Figure 1 plots the data in Table 1 by day of the week. Each day has a much simpler pattern than the data all plotted in a single sequence.
Figure 2 plots the ratios from Table 2. The day of the week correction in calculating the ratios means we get a clear pattern in the simple plot against time.
Figure 3 plots the number of doublings (or halvings, when negative) per week predicted by the Figure 2/Table 2 ratio on each day. The pattern is simple for the same reason as in Figure 2.
Figure 3 is a minor re-plotting of Figure 2, essentially by taking the inverse of the log of the ratio. The reason this is useful is that the scale gives negative values the same meaning as positive ones. If the epidemic is to go down as fast as it came up, the negative values now need to be as large as the positive values were a few weeks ago. However, they are smaller in magnitude than the positive values up until well into April. At this rate, the decline will not be rapid.
This is the best published dataset for studying the UK pandemic on a daily basis, and I find the new figure each day in the online Guardian.
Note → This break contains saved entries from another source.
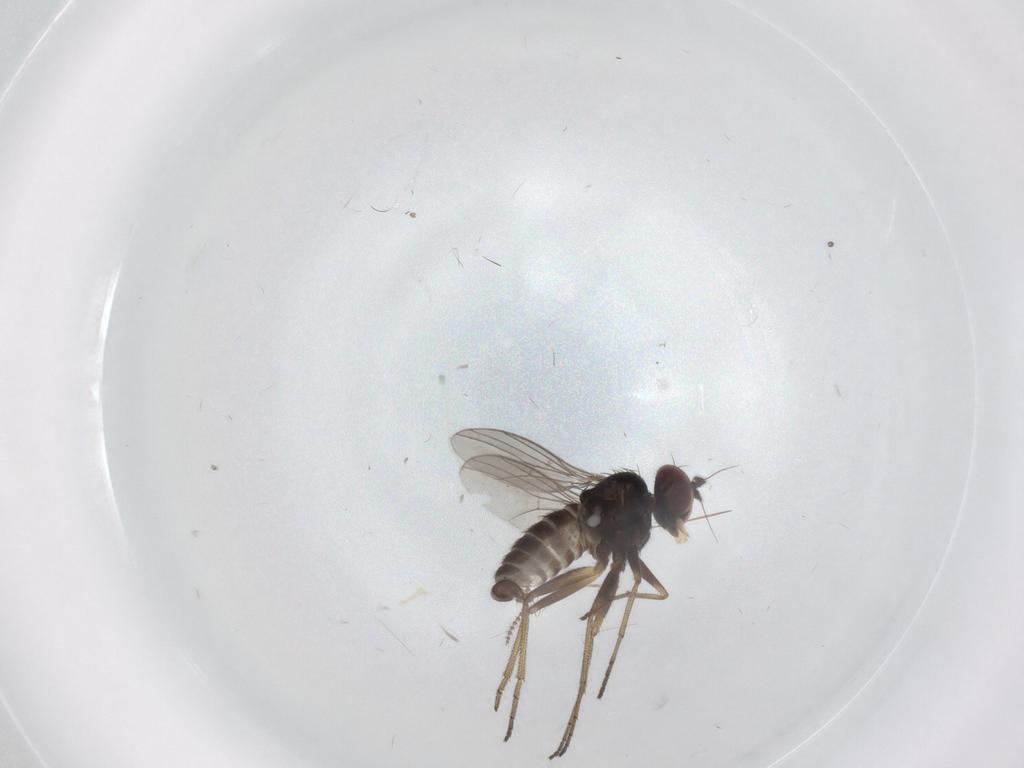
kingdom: Animalia
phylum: Arthropoda
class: Insecta
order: Diptera
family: Dolichopodidae
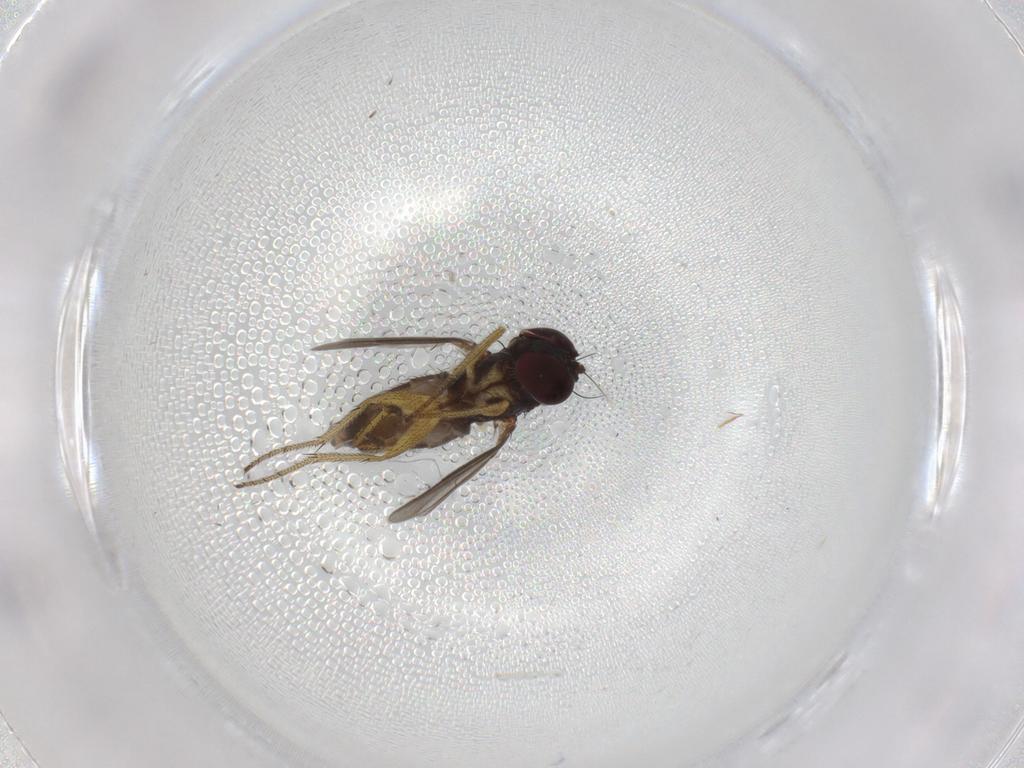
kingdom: Animalia
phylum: Arthropoda
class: Insecta
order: Diptera
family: Dolichopodidae
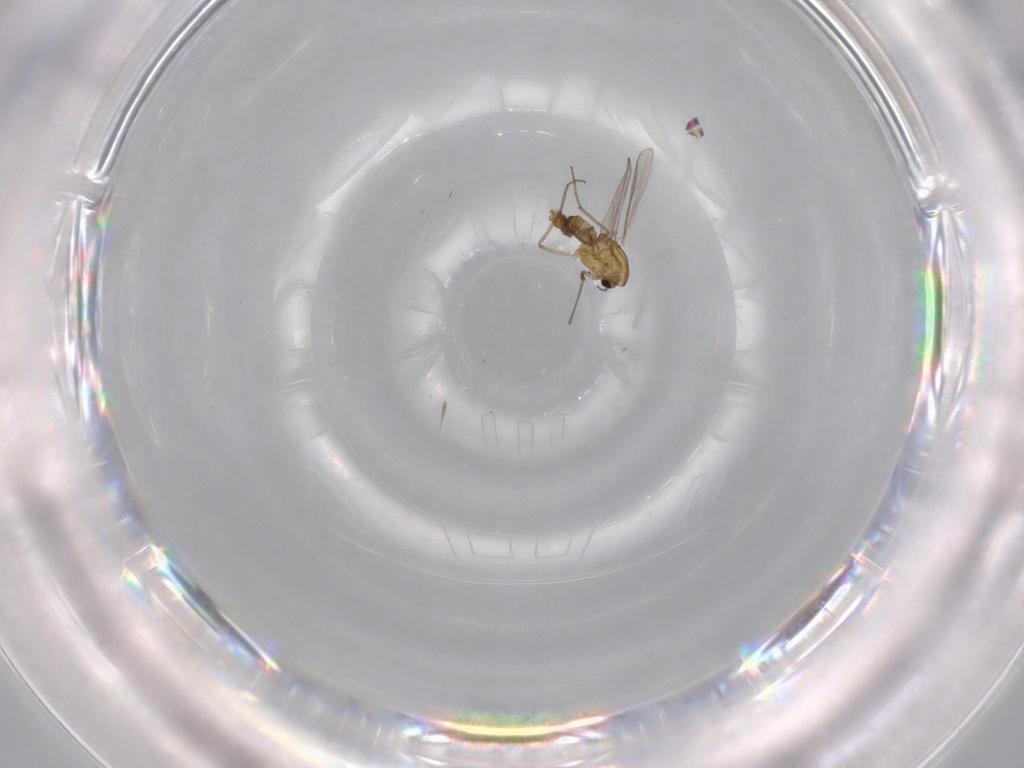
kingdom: Animalia
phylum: Arthropoda
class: Insecta
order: Diptera
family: Chironomidae
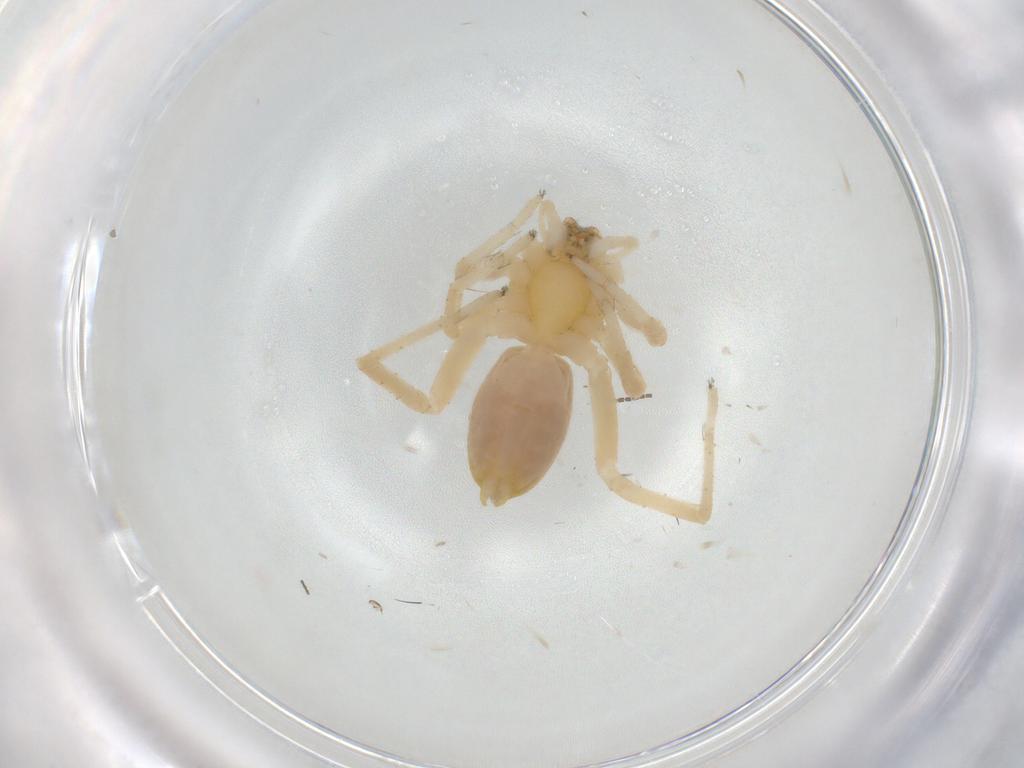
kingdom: Animalia
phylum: Arthropoda
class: Arachnida
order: Araneae
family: Anyphaenidae
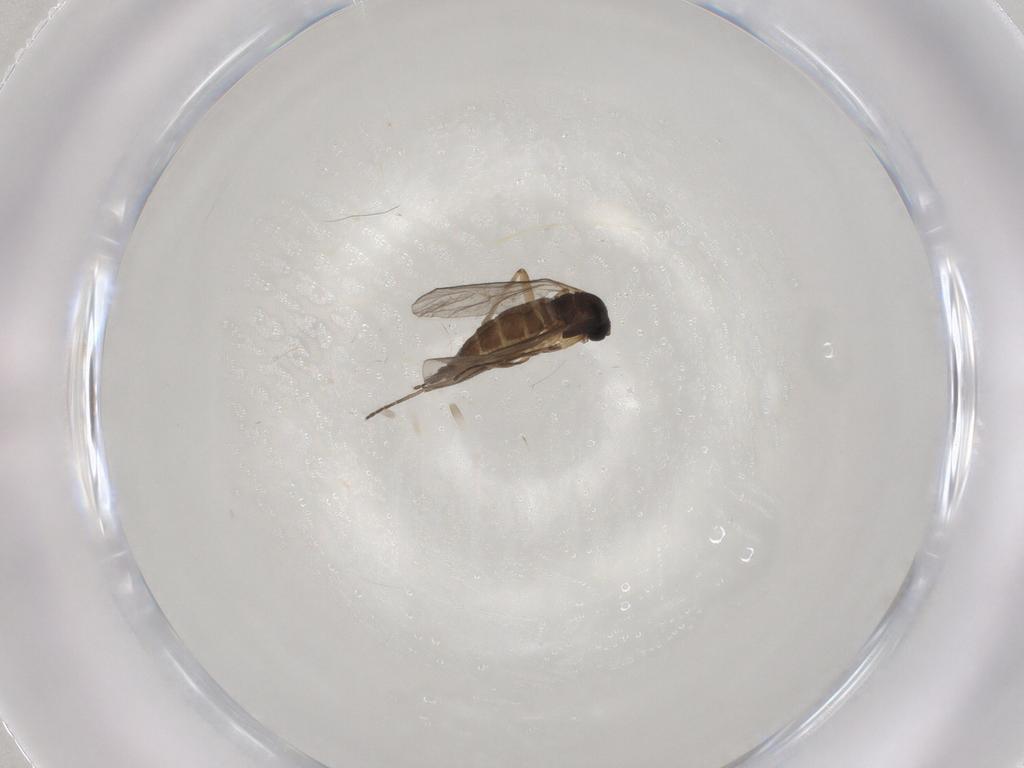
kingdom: Animalia
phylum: Arthropoda
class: Insecta
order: Diptera
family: Sciaridae
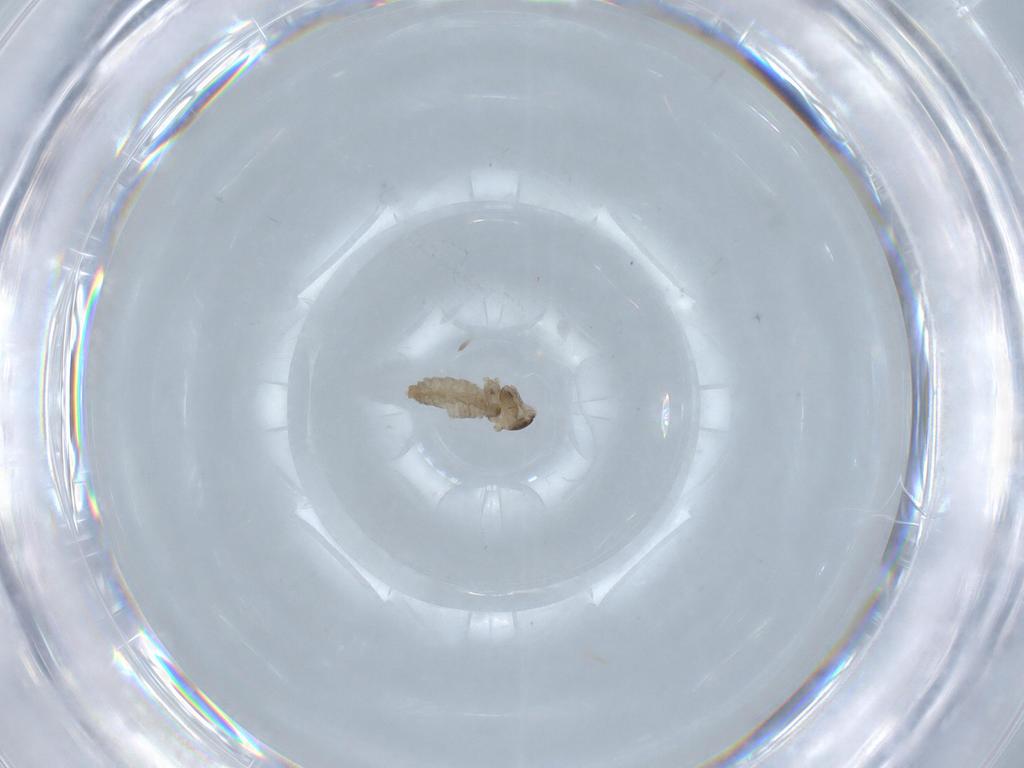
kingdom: Animalia
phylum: Arthropoda
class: Insecta
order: Diptera
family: Cecidomyiidae
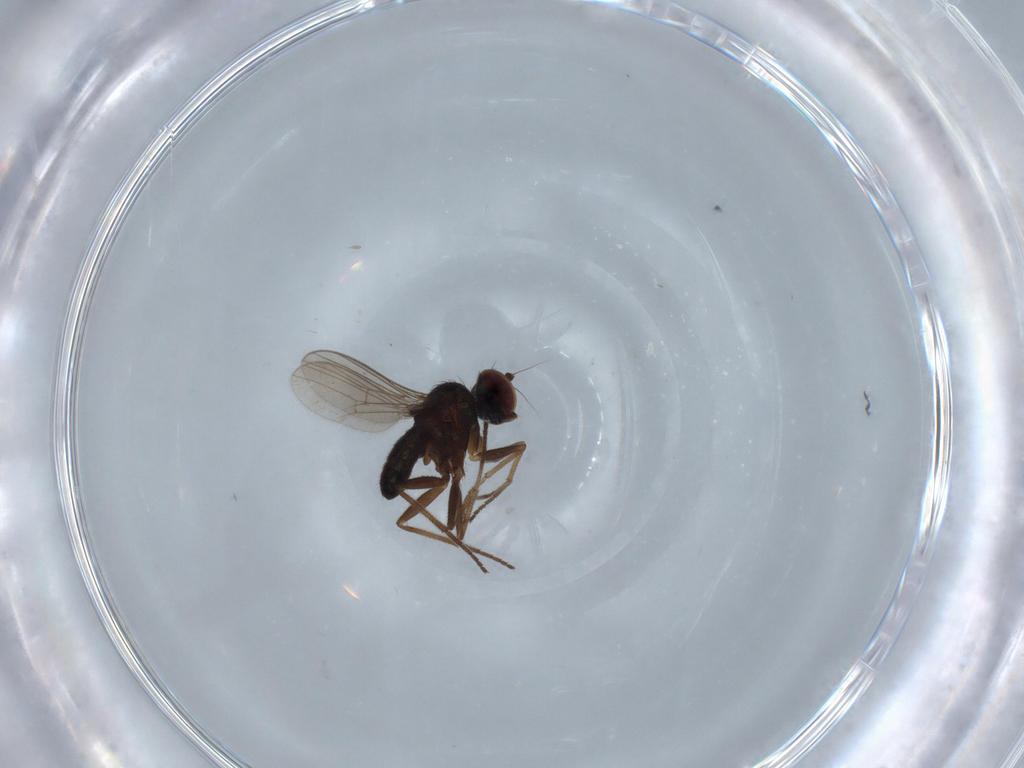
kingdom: Animalia
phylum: Arthropoda
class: Insecta
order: Diptera
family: Dolichopodidae
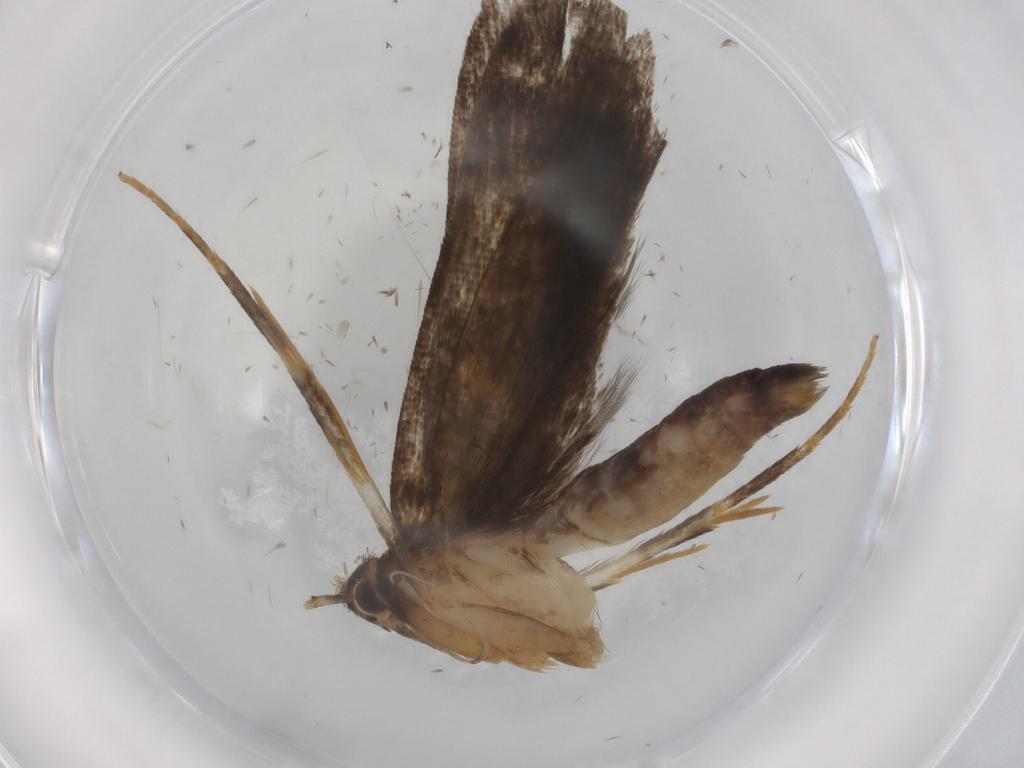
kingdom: Animalia
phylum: Arthropoda
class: Insecta
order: Lepidoptera
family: Gelechiidae
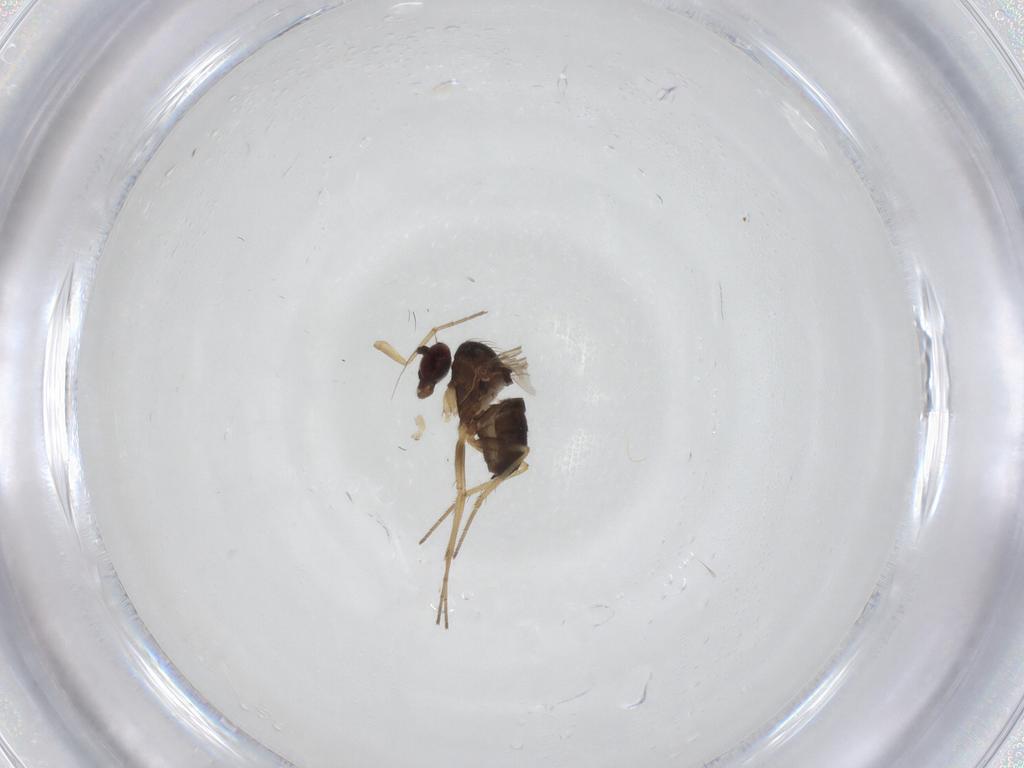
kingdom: Animalia
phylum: Arthropoda
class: Insecta
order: Diptera
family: Dolichopodidae
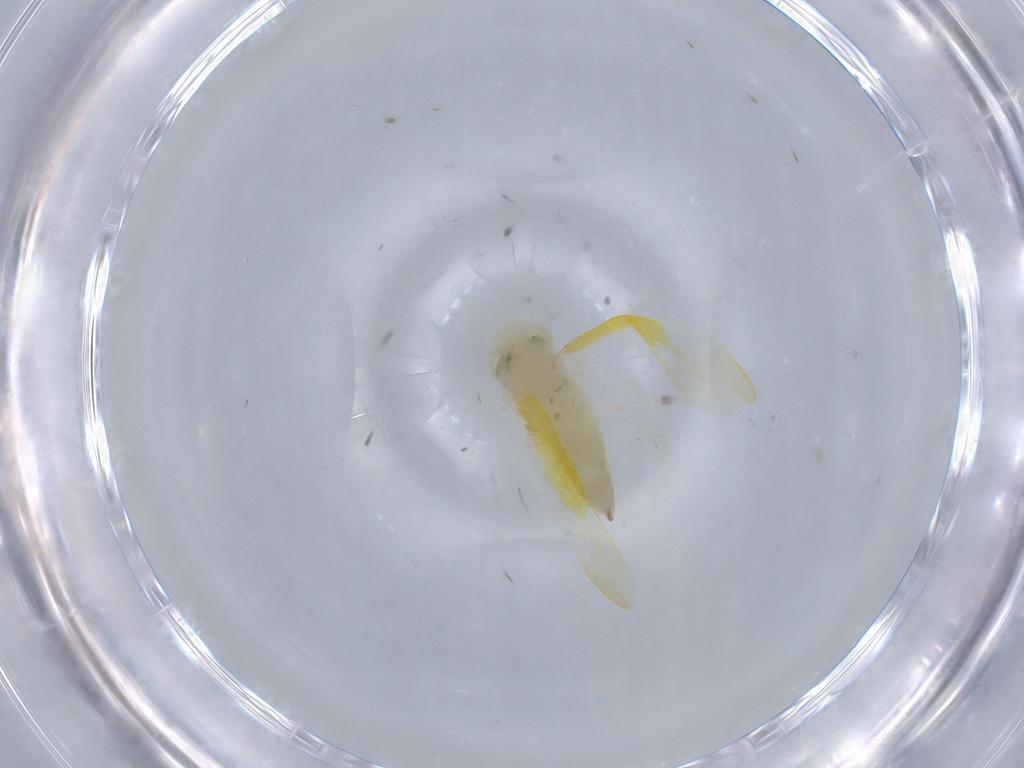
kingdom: Animalia
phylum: Arthropoda
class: Insecta
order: Hemiptera
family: Cicadellidae
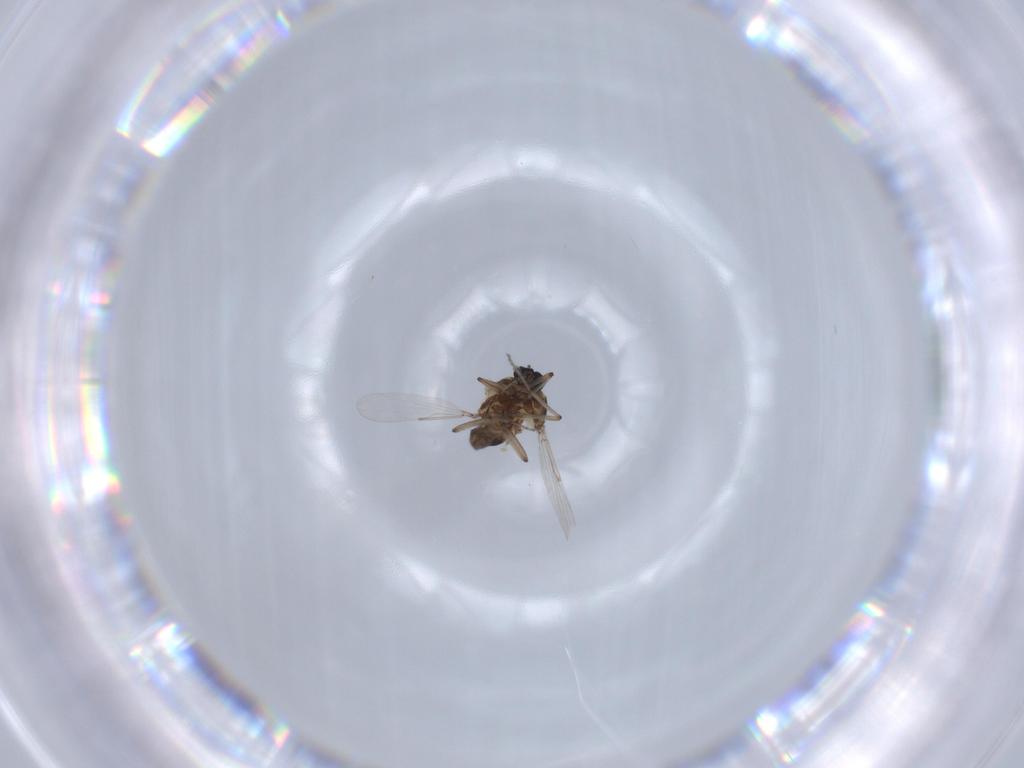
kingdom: Animalia
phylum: Arthropoda
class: Insecta
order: Diptera
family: Ceratopogonidae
The series used to be found on https://en.wikipedia.org/wiki/2020_coronavirus_pandemic_in_the_United_Kingdom, but they have changed the basis of reporting. The data are available on a histogram at https://coronavirus.data.gov.uk/, but not so far as I can see in a spreadsheet (it used to be, at https://www.arcgis.com/).
Testing in the UK has been applied so differently and unsystematically, that the number of known cases depends at least as much on the testing regime as the actual number of infections. The efforts to save lives mean that the UK hospital deaths are actually recorded in a reasonably definite way. The National Statistics Agency publishes figures of deaths on a weekly basis that are more comprehensive, but they are also considerably out of date by the time of publication, as the system for making them comprehensive takes time.
Within the UK daily hospital deaths, there are points to remember. First, there is a large effect of day of the week, and that effect changes – this is one of the main issues discussed in the text above. Second, it was announced on 24th April that 40 deaths had been omitted, because of past incorrect figures from one hospital trust. The corrected daily figures have not, so far as I am aware, been published, and so the analyses cannot be corrected. However, the desire for an analysis of the figures as published each day means that it is moot whether the corrected analysis would be preferable.
I began by constructing statistical models of the numbers, using log-linear models through glm() in R. As the weeks went on, I added day of the week to the model, and a factor for before versus after the change of reporting method. To allow the rates to change, I added linear splines. A surprising feature was that with only a few splines, the residual deviance became consistent with Poisson variation. However, the graphical analysis above is better, because (i) it is clear that the shape of the systematic part of the curve is determined by lockdown conditions and other factors, and so is not going to equal any predetermined curve shape (ii) the Easter perturbations would have required adding special factors (or equivalently dropping datapoints).
I don’t see that the mathematical/statistical models are of any more help than looking at the graphs, as I don’t see that any particular model would reasonably bear that weight. The biggest question is how large does the halving number per week become? The larger the better, obviously, but I don’t see that modelling is going to help.